[Dataset entries]
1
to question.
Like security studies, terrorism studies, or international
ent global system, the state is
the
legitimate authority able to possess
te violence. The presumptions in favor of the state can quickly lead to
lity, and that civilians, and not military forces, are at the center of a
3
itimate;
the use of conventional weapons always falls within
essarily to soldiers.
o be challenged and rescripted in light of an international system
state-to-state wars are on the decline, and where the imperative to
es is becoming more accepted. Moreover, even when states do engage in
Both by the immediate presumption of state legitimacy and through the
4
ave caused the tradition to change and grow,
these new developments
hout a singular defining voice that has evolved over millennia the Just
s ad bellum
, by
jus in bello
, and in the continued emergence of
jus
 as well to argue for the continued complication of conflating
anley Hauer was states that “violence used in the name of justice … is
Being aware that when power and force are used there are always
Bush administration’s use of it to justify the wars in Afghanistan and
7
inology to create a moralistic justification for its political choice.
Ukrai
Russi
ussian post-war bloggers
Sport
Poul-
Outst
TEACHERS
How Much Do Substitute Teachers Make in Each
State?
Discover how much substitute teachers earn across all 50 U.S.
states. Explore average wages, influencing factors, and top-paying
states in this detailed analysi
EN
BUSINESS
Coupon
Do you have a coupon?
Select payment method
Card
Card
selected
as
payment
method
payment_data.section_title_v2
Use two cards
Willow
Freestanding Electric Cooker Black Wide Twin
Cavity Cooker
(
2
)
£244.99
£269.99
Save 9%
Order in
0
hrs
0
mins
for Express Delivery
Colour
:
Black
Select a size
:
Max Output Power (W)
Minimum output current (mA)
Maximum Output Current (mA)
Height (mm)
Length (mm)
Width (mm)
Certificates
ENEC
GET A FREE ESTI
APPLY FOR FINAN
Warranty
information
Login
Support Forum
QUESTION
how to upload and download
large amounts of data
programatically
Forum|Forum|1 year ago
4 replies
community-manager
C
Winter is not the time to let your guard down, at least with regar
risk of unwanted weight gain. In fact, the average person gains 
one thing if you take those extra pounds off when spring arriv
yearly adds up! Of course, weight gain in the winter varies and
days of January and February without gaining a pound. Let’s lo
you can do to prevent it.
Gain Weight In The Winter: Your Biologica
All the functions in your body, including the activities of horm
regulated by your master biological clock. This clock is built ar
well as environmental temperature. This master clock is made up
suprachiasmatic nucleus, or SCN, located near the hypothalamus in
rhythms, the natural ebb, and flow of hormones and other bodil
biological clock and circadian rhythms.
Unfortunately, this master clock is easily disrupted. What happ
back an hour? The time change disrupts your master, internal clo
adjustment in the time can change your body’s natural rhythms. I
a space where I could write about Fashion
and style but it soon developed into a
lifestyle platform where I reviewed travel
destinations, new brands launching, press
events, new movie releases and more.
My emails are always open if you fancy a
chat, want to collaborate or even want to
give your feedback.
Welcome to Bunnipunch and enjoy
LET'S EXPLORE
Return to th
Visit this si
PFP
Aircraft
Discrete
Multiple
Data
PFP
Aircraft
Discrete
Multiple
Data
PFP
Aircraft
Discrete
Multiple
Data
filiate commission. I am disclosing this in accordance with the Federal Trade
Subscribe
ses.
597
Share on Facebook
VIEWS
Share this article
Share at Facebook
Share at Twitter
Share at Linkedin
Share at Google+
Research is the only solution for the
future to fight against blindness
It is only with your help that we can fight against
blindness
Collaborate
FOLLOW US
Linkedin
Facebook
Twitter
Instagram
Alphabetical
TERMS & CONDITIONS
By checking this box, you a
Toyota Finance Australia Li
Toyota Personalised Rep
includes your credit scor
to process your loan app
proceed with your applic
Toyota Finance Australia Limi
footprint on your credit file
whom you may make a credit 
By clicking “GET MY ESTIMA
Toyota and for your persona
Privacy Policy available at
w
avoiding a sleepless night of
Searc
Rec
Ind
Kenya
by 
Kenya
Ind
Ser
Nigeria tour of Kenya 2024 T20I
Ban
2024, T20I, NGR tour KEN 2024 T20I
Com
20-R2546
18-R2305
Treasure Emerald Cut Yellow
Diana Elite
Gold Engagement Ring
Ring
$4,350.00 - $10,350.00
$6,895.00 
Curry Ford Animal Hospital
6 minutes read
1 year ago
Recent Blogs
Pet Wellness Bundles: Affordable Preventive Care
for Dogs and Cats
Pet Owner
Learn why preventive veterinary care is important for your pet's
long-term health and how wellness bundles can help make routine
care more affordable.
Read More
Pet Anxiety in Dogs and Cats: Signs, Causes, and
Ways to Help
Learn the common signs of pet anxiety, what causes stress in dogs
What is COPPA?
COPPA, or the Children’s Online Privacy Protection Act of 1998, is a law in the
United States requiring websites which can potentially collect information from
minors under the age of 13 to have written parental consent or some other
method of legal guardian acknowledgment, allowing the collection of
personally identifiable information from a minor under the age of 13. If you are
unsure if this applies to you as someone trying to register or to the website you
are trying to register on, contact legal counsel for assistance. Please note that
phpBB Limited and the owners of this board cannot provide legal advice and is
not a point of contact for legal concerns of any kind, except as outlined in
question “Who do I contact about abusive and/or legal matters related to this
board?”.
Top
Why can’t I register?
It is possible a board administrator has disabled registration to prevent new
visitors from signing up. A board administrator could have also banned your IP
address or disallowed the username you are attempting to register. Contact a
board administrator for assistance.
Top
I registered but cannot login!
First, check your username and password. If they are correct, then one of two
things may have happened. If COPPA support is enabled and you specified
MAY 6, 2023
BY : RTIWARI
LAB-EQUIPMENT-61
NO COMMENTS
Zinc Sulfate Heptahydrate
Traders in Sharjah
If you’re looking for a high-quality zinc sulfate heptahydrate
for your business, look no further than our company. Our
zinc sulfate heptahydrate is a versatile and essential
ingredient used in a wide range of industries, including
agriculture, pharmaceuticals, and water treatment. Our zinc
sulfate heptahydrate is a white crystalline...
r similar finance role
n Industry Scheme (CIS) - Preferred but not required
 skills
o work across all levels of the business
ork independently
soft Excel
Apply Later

— EXERCISE REQUIREMENTS —
Copy every line of the data above, keeping each one unchanged and in the same order.

— RESPONSE —
1
to question.
Like security studies, terrorism studies, or international
ent global system, the state is
the
legitimate authority able to possess
te violence. The presumptions in favor of the state can quickly lead to
lity, and that civilians, and not military forces, are at the center of a
3
itimate;
the use of conventional weapons always falls within
essarily to soldiers.
o be challenged and rescripted in light of an international system
state-to-state wars are on the decline, and where the imperative to
es is becoming more accepted. Moreover, even when states do engage in
Both by the immediate presumption of state legitimacy and through the
4
ave caused the tradition to change and grow,
these new developments
hout a singular defining voice that has evolved over millennia the Just
s ad bellum
, by
jus in bello
, and in the continued emergence of
jus
 as well to argue for the continued complication of conflating
anley Hauer was states that “violence used in the name of justice … is
Being aware that when power and force are used there are always
Bush administration’s use of it to justify the wars in Afghanistan and
7
inology to create a moralistic justification for its political choice.
Ukrai
Russi
ussian post-war bloggers
Sport
Poul-
Outst
TEACHERS
How Much Do Substitute Teachers Make in Each
State?
Discover how much substitute teachers earn across all 50 U.S.
states. Explore average wages, influencing factors, and top-paying
states in this detailed analysi
EN
BUSINESS
Coupon
Do you have a coupon?
Select payment method
Card
Card
selected
as
payment
method
payment_data.section_title_v2
Use two cards
Willow
Freestanding Electric Cooker Black Wide Twin
Cavity Cooker
(
2
)
£244.99
£269.99
Save 9%
Order in
0
hrs
0
mins
for Express Delivery
Colour
:
Black
Select a size
:
Max Output Power (W)
Minimum output current (mA)
Maximum Output Current (mA)
Height (mm)
Length (mm)
Width (mm)
Certificates
ENEC
GET A FREE ESTI
APPLY FOR FINAN
Warranty
information
Login
Support Forum
QUESTION
how to upload and download
large amounts of data
programatically
Forum|Forum|1 year ago
4 replies
community-manager
C
Winter is not the time to let your guard down, at least with regar
risk of unwanted weight gain. In fact, the average person gains 
one thing if you take those extra pounds off when spring arriv
yearly adds up! Of course, weight gain in the winter varies and
days of January and February without gaining a pound. Let’s lo
you can do to prevent it.
Gain Weight In The Winter: Your Biologica
All the functions in your body, including the activities of horm
regulated by your master biological clock. This clock is built ar
well as environmental temperature. This master clock is made up
suprachiasmatic nucleus, or SCN, located near the hypothalamus in
rhythms, the natural ebb, and flow of hormones and other bodil
biological clock and circadian rhythms.
Unfortunately, this master clock is easily disrupted. What happ
back an hour? The time change disrupts your master, internal clo
adjustment in the time can change your body’s natural rhythms. I
a space where I could write about Fashion
and style but it soon developed into a
lifestyle platform where I reviewed travel
destinations, new brands launching, press
events, new movie releases and more.
My emails are always open if you fancy a
chat, want to collaborate or even want to
give your feedback.
Welcome to Bunnipunch and enjoy
LET'S EXPLORE
Return to th
Visit this si
PFP
Aircraft
Discrete
Multiple
Data
PFP
Aircraft
Discrete
Multiple
Data
PFP
Aircraft
Discrete
Multiple
Data
filiate commission. I am disclosing this in accordance with the Federal Trade
Subscribe
ses.
597
Share on Facebook
VIEWS
Share this article
Share at Facebook
Share at Twitter
Share at Linkedin
Share at Google+
Research is the only solution for the
future to fight against blindness
It is only with your help that we can fight against
blindness
Collaborate
FOLLOW US
Linkedin
Facebook
Twitter
Instagram
Alphabetical
TERMS & CONDITIONS
By checking this box, you a
Toyota Finance Australia Li
Toyota Personalised Rep
includes your credit scor
to process your loan app
proceed with your applic
Toyota Finance Australia Limi
footprint on your credit file
whom you may make a credit 
By clicking “GET MY ESTIMA
Toyota and for your persona
Privacy Policy available at
w
avoiding a sleepless night of
Searc
Rec
Ind
Kenya
by 
Kenya
Ind
Ser
Nigeria tour of Kenya 2024 T20I
Ban
2024, T20I, NGR tour KEN 2024 T20I
Com
20-R2546
18-R2305
Treasure Emerald Cut Yellow
Diana Elite
Gold Engagement Ring
Ring
$4,350.00 - $10,350.00
$6,895.00 
Curry Ford Animal Hospital
6 minutes read
1 year ago
Recent Blogs
Pet Wellness Bundles: Affordable Preventive Care
for Dogs and Cats
Pet Owner
Learn why preventive veterinary care is important for your pet's
long-term health and how wellness bundles can help make routine
care more affordable.
Read More
Pet Anxiety in Dogs and Cats: Signs, Causes, and
Ways to Help
Learn the common signs of pet anxiety, what causes stress in dogs
What is COPPA?
COPPA, or the Children’s Online Privacy Protection Act of 1998, is a law in the
United States requiring websites which can potentially collect information from
minors under the age of 13 to have written parental consent or some other
method of legal guardian acknowledgment, allowing the collection of
personally identifiable information from a minor under the age of 13. If you are
unsure if this applies to you as someone trying to register or to the website you
are trying to register on, contact legal counsel for assistance. Please note that
phpBB Limited and the owners of this board cannot provide legal advice and is
not a point of contact for legal concerns of any kind, except as outlined in
question “Who do I contact about abusive and/or legal matters related to this
board?”.
Top
Why can’t I register?
It is possible a board administrator has disabled registration to prevent new
visitors from signing up. A board administrator could have also banned your IP
address or disallowed the username you are attempting to register. Contact a
board administrator for assistance.
Top
I registered but cannot login!
First, check your username and password. If they are correct, then one of two
things may have happened. If COPPA support is enabled and you specified
MAY 6, 2023
BY : RTIWARI
LAB-EQUIPMENT-61
NO COMMENTS
Zinc Sulfate Heptahydrate
Traders in Sharjah
If you’re looking for a high-quality zinc sulfate heptahydrate
for your business, look no further than our company. Our
zinc sulfate heptahydrate is a versatile and essential
ingredient used in a wide range of industries, including
agriculture, pharmaceuticals, and water treatment. Our zinc
sulfate heptahydrate is a white crystalline...
r similar finance role
n Industry Scheme (CIS) - Preferred but not required
 skills
o work across all levels of the business
ork independently
soft Excel
Apply Later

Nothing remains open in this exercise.